10. Further Reading — Official Documentation
Everything in this article is grounded in current Microsoft guidance. These are the primary references I keep open during a WAF review — follow them for the authoritative configuration details and the latest version notes:
Application Gateway & WAF — core
- Application Gateway overview — service model, SKUs, listeners, backend pools.
- WAF on Application Gateway — overview — Detection vs Prevention, modes, policy model.
- Configure WAF rules and exclusions — the authoritative reference for per-rule, per-selector exclusions.
- OWASP CRS rule groups & rules — every managed rule ID and its purpose (3.2, 3.1, 3.0).
- Custom WAF rules — syntax for geo, IP, rate-limit, match-condition custom rules.
- WAF best practices — Microsoft's own deployment guidance; aligns with the Detection → Prevention pattern above.
Operations — logging, monitoring, troubleshooting
- Diagnostic settings & logs — enabling access, performance, and firewall logs to Log Analytics.
- WAF metrics & alerts — metrics to alert on for the monitoring section above.
- WAF troubleshooting — the official runbook for diagnosing false positives before you add an exclusion.
- Request size & body limits — essential reading before tuning for X12 / FHIR bulk payloads.
Security & TLS
- TLS / SSL on Application Gateway — listener-side cipher policy.
- End-to-end TLS — step-by-step for backend re-encryption.
- Key Vault certificates with Application Gateway — the documented pattern for the Terraform baseline above.

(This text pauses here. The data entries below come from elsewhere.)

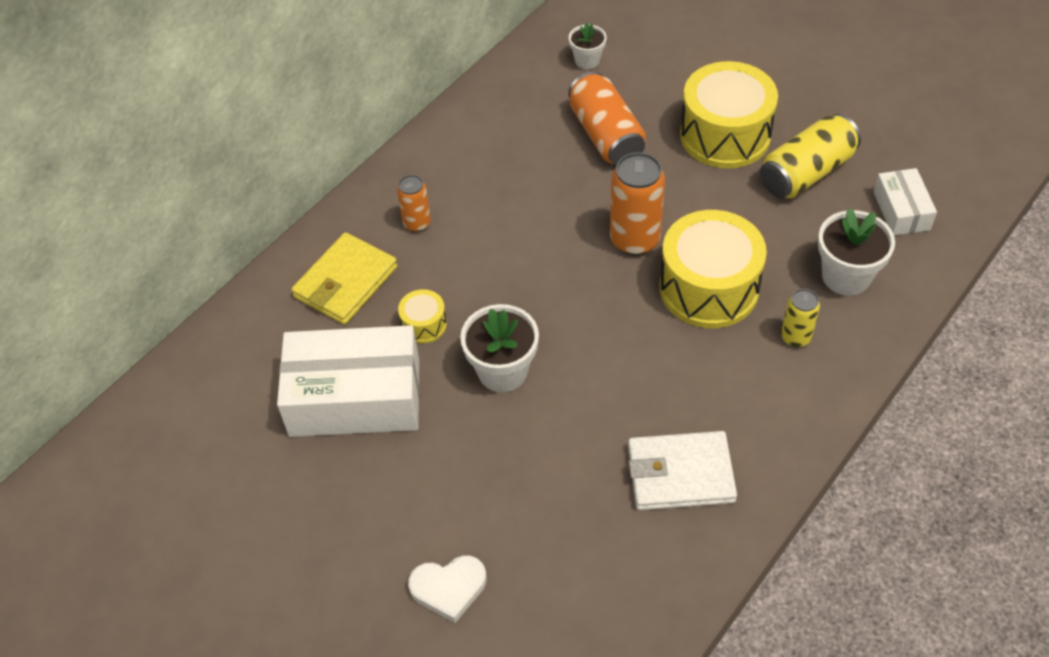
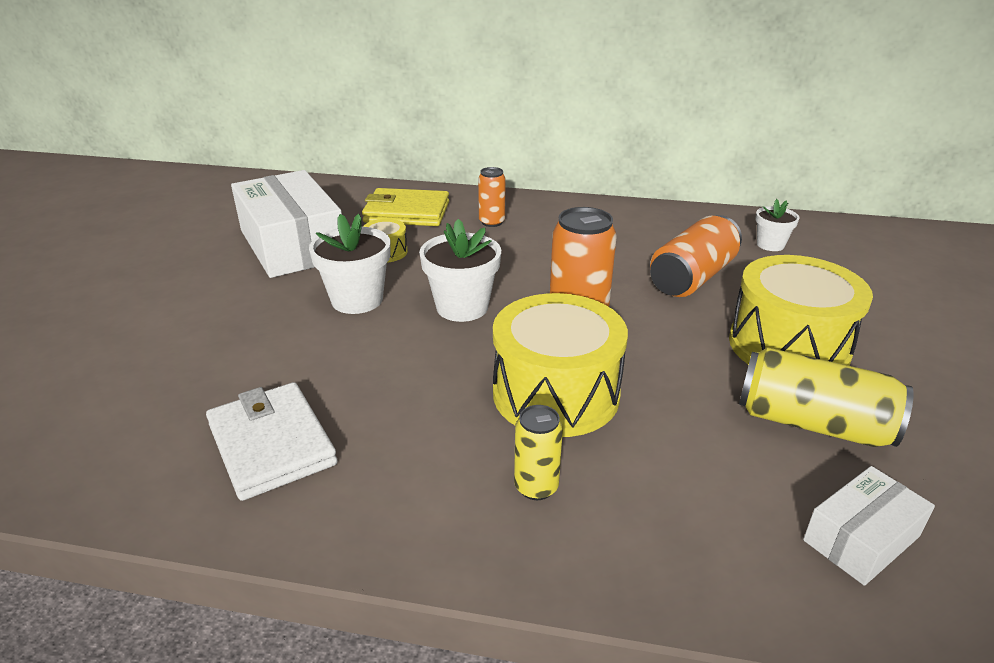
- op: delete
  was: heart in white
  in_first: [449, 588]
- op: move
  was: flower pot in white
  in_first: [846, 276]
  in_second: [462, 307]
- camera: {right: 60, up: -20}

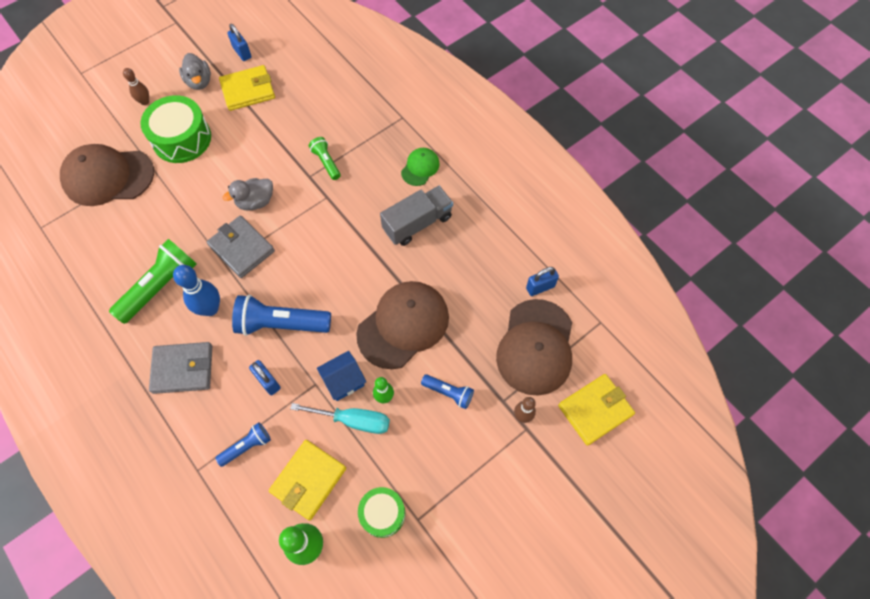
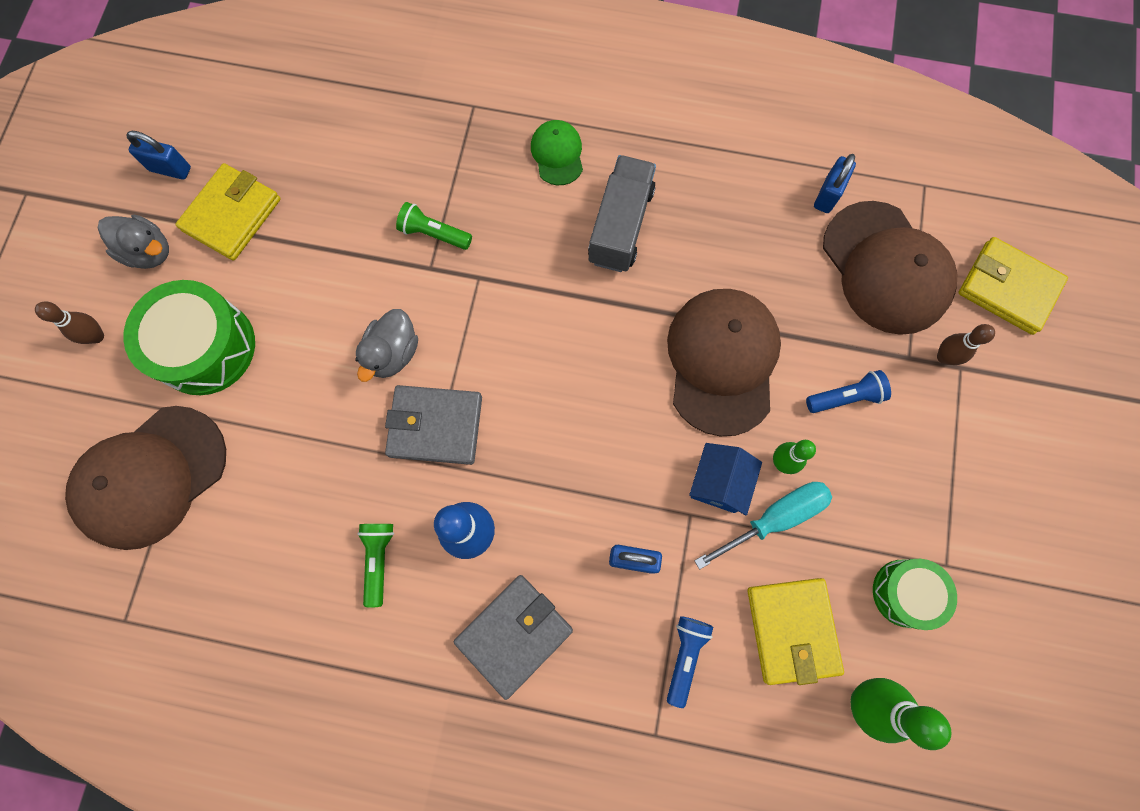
- op: delete
  was: flashlight in blue
  in_first: [281, 324]
- op: rotate
  was: wallet in yellow
  in_first: [595, 410]
  in_second: [1007, 288]
  clockwise: -75
- op: resize
  was: flashlight in green
  in_first: [160, 287]
  in_second: [378, 560]
  ratio: 0.54
- camera: {right: -40, up: 10}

- Microsoft Sentinel data connectors — the WAF connector for correlated detection.
Compliance — HIPAA & HITRUST
- Azure HIPAA / HITECH offering — Microsoft's published mapping of Azure services to HIPAA Security Rule controls.
- Azure HITRUST CSF offering — HITRUST scope and Microsoft's shared-responsibility statement.
- Healthcare landing zone reference architecture — broader pattern the WAF sits inside.
Infrastructure-as-Code
- Terraform
azurerm_web_application_firewall_policy— every argument in the policy snippet above. - Terraform
azurerm_application_gateway— listeners, backend settings, autoscale, Key Vault certs.
Key Takeaway
Application Gateway WAF is not a checkbox — it is an operational discipline. Stand it up in Detection, baseline real traffic for weeks, tune surgically, then flip to Prevention with a date you committed to in advance. For healthcare that discipline becomes a compliance obligation: Prevention is the only acceptable steady state for ePHI listeners, every exclusion is scoped and expires, every diagnostic byte is treated as PHI, and HIPAA §164.312 / HITRUST evidence is generated by the architecture — not added by the audit team six months later. Do that and you ship a WAF that protects the application and the BAA.